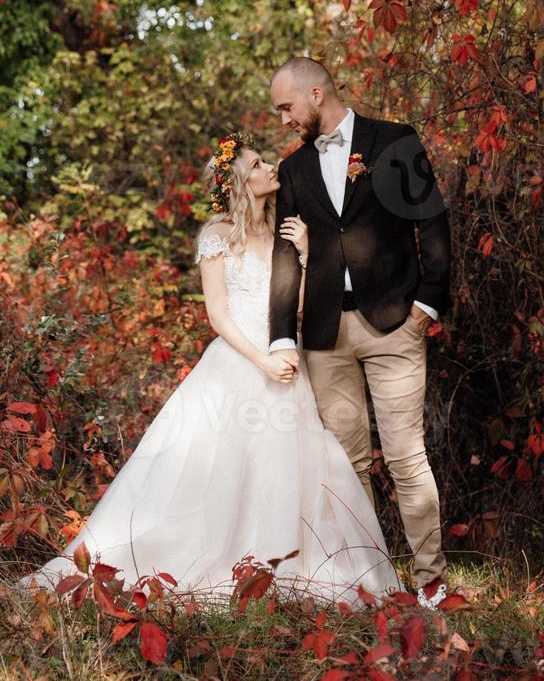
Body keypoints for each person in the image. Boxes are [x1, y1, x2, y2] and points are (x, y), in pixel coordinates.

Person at [16, 132, 400, 608]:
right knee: (217, 467)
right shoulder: (216, 235)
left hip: (285, 360)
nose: (268, 168)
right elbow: (218, 315)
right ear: (240, 180)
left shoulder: (283, 230)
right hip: (239, 364)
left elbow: (296, 307)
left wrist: (305, 253)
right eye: (258, 164)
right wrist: (261, 360)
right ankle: (215, 564)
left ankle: (283, 567)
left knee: (294, 465)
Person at [269, 57, 452, 610]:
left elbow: (432, 221)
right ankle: (370, 582)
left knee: (405, 456)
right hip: (326, 334)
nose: (282, 119)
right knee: (349, 465)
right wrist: (282, 335)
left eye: (286, 106)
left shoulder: (394, 141)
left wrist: (428, 303)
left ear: (316, 93)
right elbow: (285, 256)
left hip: (395, 323)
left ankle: (431, 582)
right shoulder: (294, 169)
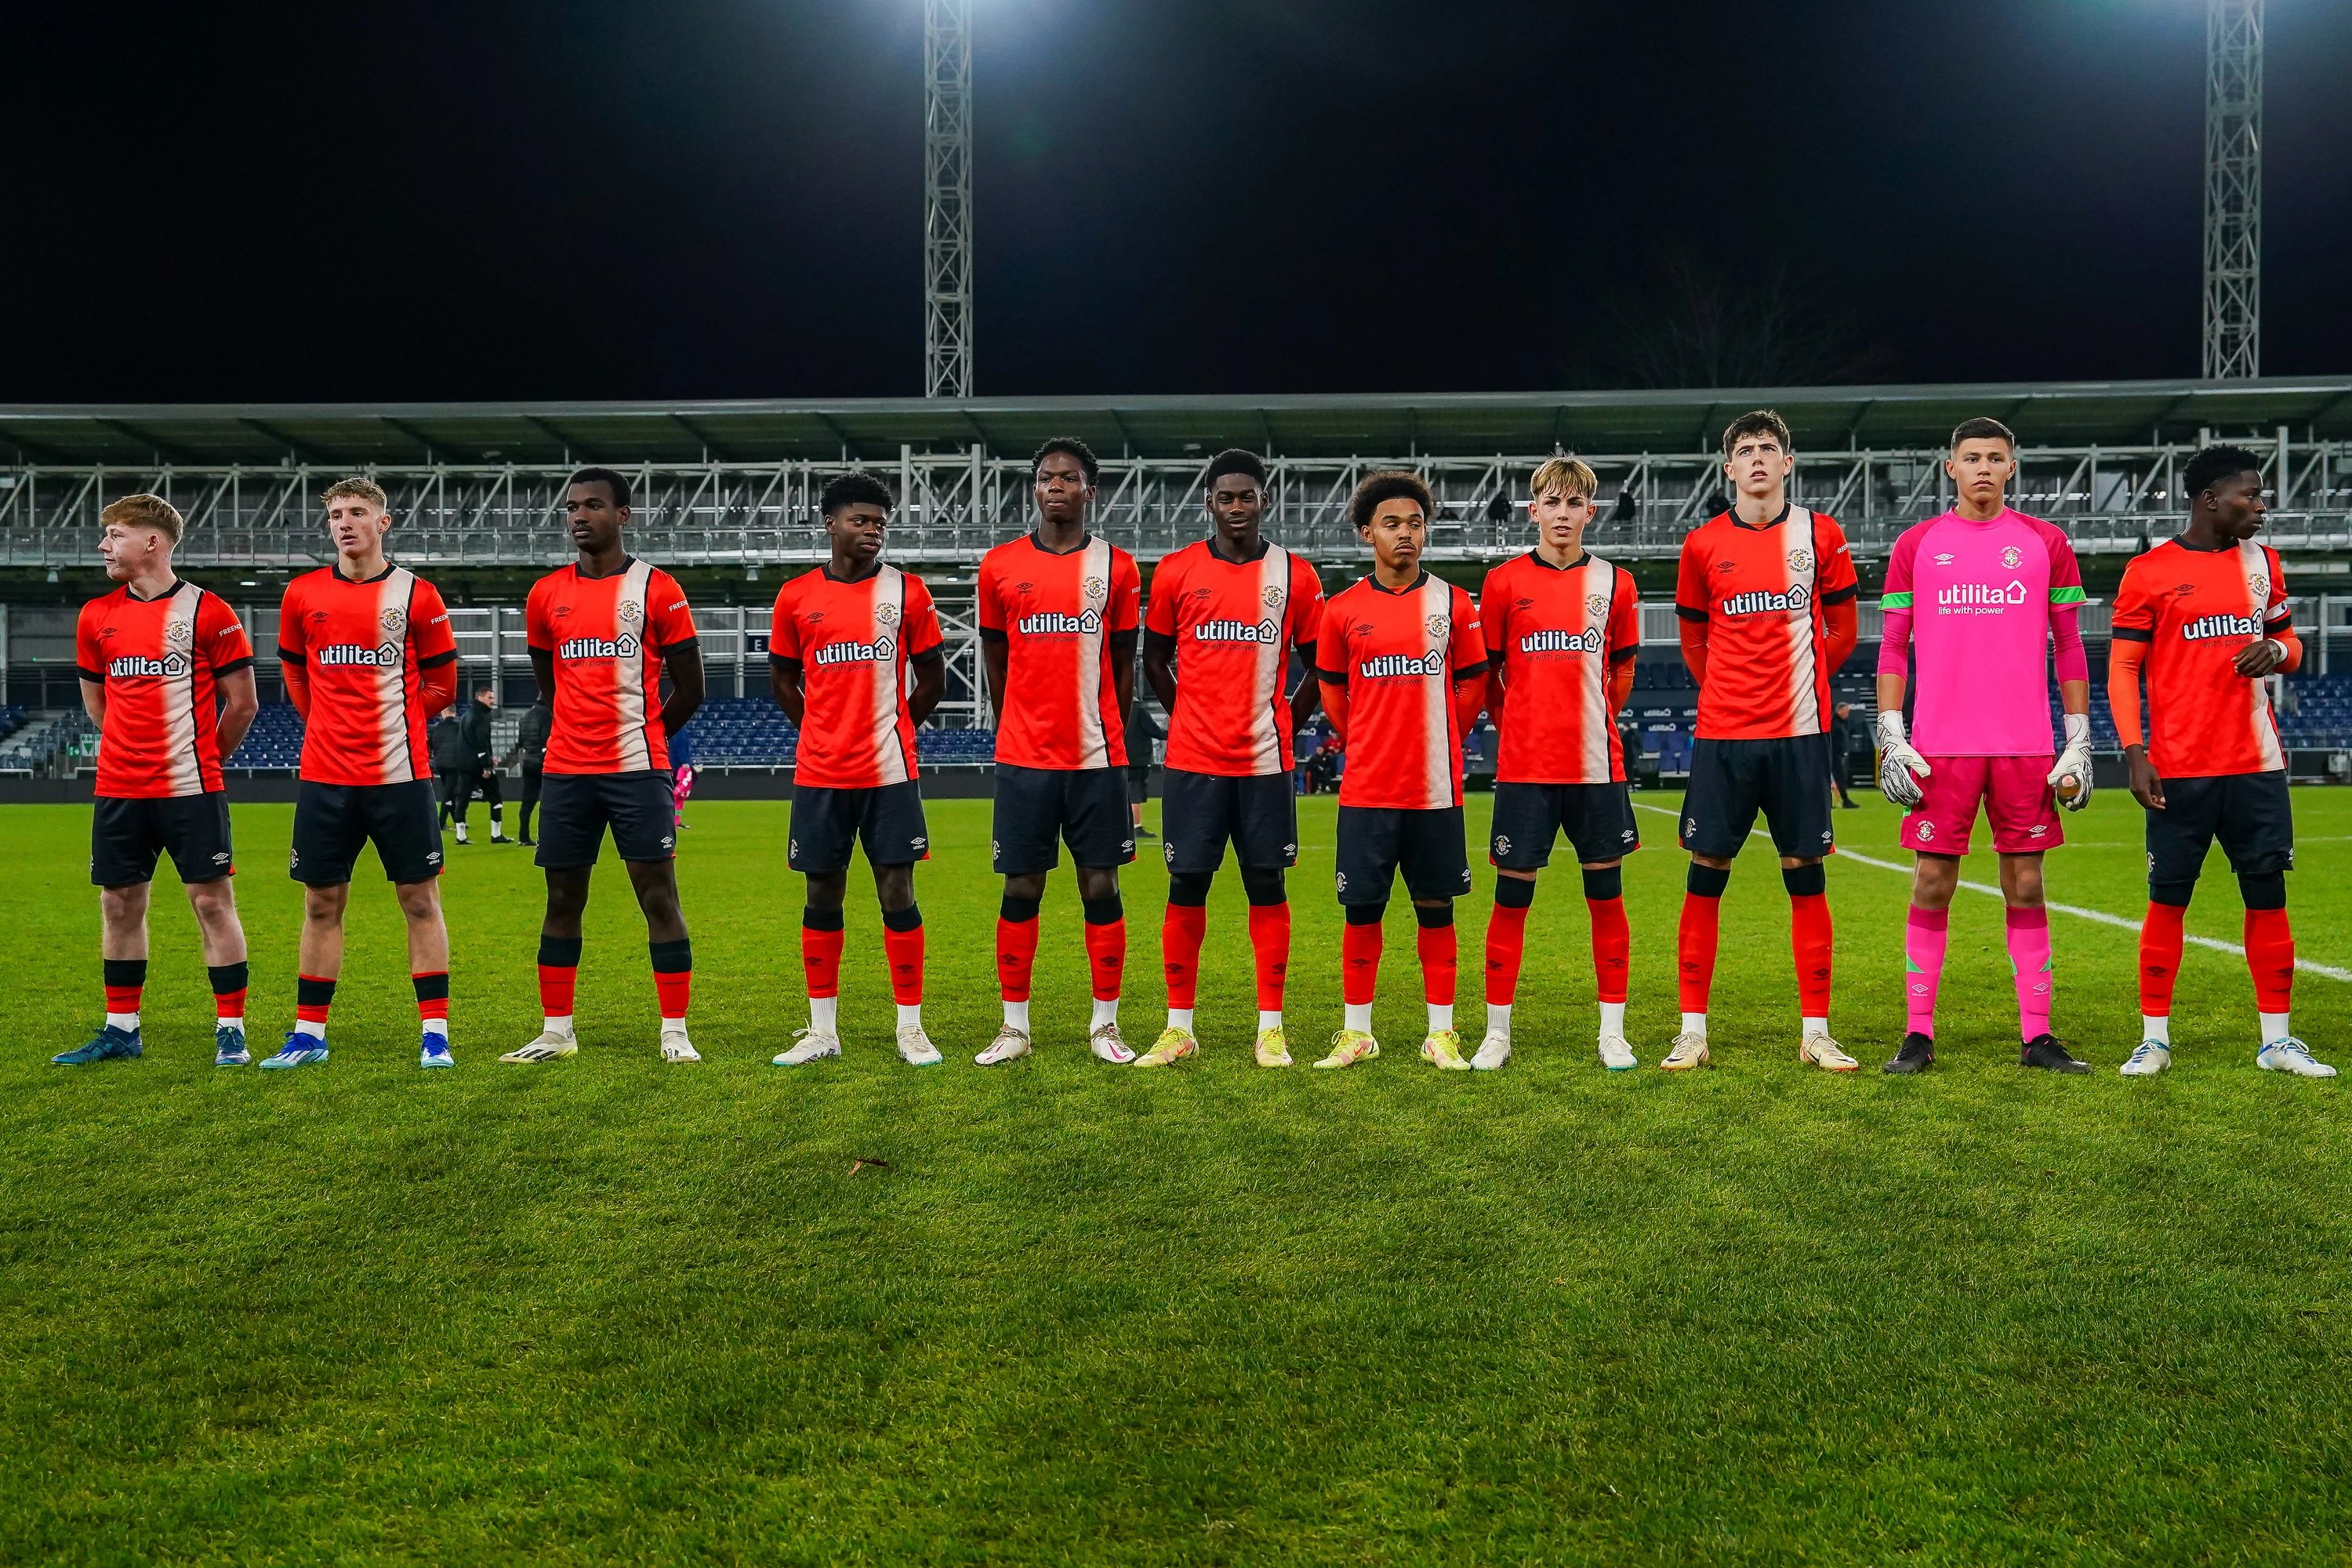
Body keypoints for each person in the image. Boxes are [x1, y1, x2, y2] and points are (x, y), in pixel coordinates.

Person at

______________________________

What the task asks
Extract from the material all lines containing the string "knee".

Answer space
right knee: (217, 467)
left knee: (294, 465)
left knee: (405, 456)
right knee: (349, 465)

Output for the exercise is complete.